Hayes, president of the Lakeside Union School District Board of Trustees, received Waldron’s endorsement as well as that of the San Diego County Republican Party, among others.

Democrat and teacher Christie Dougherty, retired government employee Joy Frew and Republican Jack Fernandes, a biotech entrepreneur, have fallen behind in early voting.

Prop 1

Proposition 1 is a quite controversial ballot, which promises to build more mental health treatment facilities across the state and further address the homeless crisis. This was the only statewide proposition on the March ballot, a Yes vote on Prop 1 would authorize the state government to borrow and spend $6.4 billion in bonds to expand the state’s homeless housing and mental health infrastructure. But it comes give a huge price tag, which critics believe would balloon even more down the road. Supporters argue the spending is vital to addressing a crisis of homelessness, mental health and addiction in California. The money would be used to expand mental health and addiction services, building permanent supportive housing and help homeless veterans.

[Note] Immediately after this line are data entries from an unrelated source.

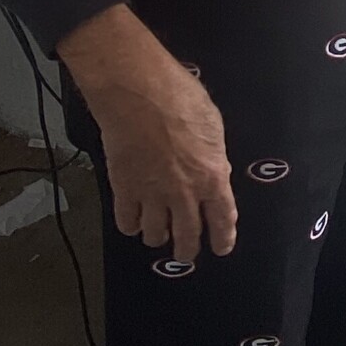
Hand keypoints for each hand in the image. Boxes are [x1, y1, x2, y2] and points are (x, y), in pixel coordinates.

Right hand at [56, 5, 236, 259]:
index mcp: (212, 177)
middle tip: (185, 253)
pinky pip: (126, 222)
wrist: (138, 93)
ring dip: (157, 237)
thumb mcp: (212, 125)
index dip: (223, 238)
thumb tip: (213, 168)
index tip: (221, 248)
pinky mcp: (123, 189)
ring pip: (155, 234)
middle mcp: (184, 194)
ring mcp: (151, 194)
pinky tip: (132, 222)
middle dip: (187, 249)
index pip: (223, 220)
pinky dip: (130, 226)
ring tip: (156, 235)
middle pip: (187, 236)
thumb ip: (213, 154)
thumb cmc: (180, 98)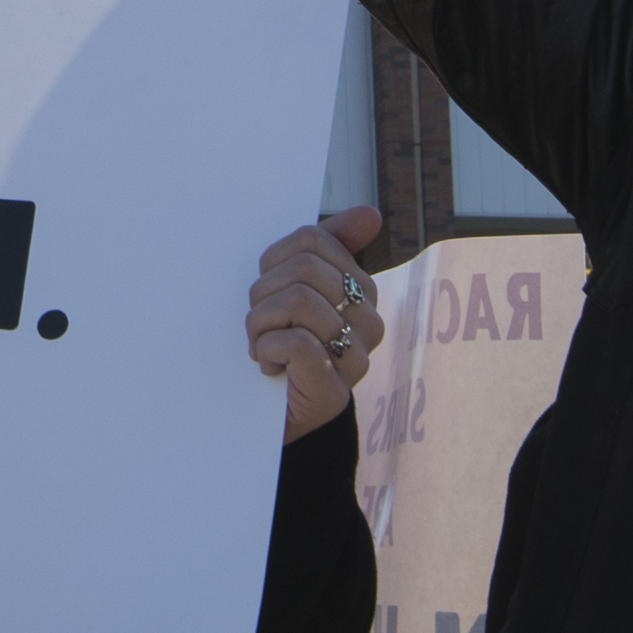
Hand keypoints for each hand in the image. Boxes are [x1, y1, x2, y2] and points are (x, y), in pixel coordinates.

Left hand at [249, 208, 387, 438]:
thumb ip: (330, 248)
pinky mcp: (335, 387)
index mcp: (363, 289)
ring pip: (299, 301)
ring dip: (260, 324)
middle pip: (304, 269)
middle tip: (259, 325)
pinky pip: (298, 342)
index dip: (274, 262)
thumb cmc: (285, 348)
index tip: (269, 291)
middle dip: (263, 294)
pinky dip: (267, 349)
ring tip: (262, 346)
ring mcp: (357, 356)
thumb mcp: (299, 291)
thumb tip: (372, 214)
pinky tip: (268, 365)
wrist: (279, 418)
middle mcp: (370, 321)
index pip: (312, 241)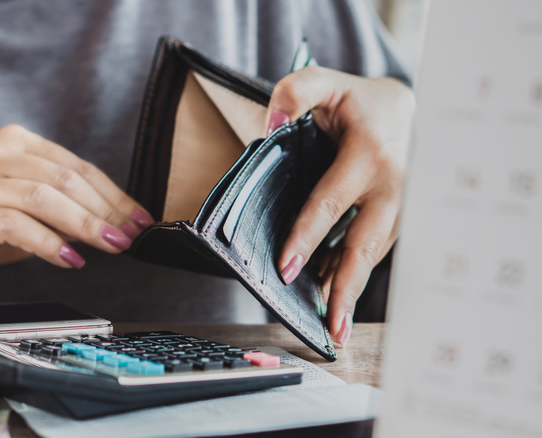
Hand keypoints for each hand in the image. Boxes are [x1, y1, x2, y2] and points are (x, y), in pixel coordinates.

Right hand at [0, 124, 153, 289]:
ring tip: (108, 245)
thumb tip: (118, 223)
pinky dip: (48, 243)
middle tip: (129, 236)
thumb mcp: (29, 208)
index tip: (139, 220)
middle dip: (105, 210)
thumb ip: (66, 206)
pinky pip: (14, 225)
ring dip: (83, 224)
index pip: (76, 166)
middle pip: (63, 178)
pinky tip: (69, 259)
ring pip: (41, 197)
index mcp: (14, 143)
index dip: (114, 195)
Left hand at [266, 66, 414, 345]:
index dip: (306, 236)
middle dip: (345, 288)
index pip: (331, 202)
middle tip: (329, 327)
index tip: (286, 267)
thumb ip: (294, 92)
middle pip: (365, 244)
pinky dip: (354, 272)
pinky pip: (374, 249)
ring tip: (330, 323)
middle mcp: (392, 185)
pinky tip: (334, 293)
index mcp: (370, 154)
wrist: (405, 107)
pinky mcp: (398, 217)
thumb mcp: (324, 81)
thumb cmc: (356, 100)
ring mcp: (400, 205)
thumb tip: (268, 126)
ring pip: (372, 254)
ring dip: (350, 287)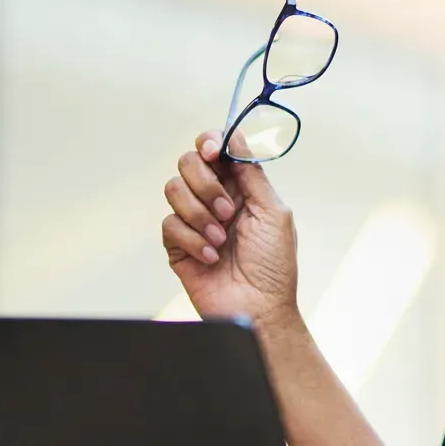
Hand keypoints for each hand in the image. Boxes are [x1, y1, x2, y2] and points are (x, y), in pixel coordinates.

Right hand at [162, 130, 298, 326]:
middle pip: (189, 163)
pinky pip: (169, 224)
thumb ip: (253, 174)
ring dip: (200, 213)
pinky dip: (192, 239)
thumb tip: (236, 138)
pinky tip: (211, 256)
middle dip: (205, 183)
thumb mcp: (274, 213)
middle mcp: (215, 199)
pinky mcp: (177, 244)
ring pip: (173, 189)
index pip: (217, 150)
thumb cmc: (274, 266)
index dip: (210, 142)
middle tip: (227, 211)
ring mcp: (194, 220)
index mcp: (241, 188)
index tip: (213, 151)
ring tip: (221, 239)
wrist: (259, 307)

The final bill would end up costing Californians more than $12 billion, according to some critic’s estimates, and take decades for the state to pay back. Opponents also claim Prop 1 would take funding that’s supposed to support Prop 63, the Mental Health Services Act (MHSA) passed by voters in 2004. Proposition 1 also would authorize the state to borrow $6.38 billion to build 4,350 housing units, half of which would be reserved for veterans, and add 6,800 mental health and addiction treatment beds.

Democratic Governor Gavin Newsom says the proposition is needed to tackle the state’s homelessness crisis by boosting investments in housing and substance use programs, but social providers worry it would threaten programs that are keeping people from becoming homeless in the first place.

The proposition is touted as the final piece in Governor Newsom’s plan to reform California’s mental health system. He has already pushed for laws that make it easier to force people with behavioral health issues into treatment.

Results have not been finalized, but as of print time, the state voted in favor of the ballot with 50.3% yes and 49.7% no.

*Please note: Results printed in this issue of the Primary Election are as of print time, March 11.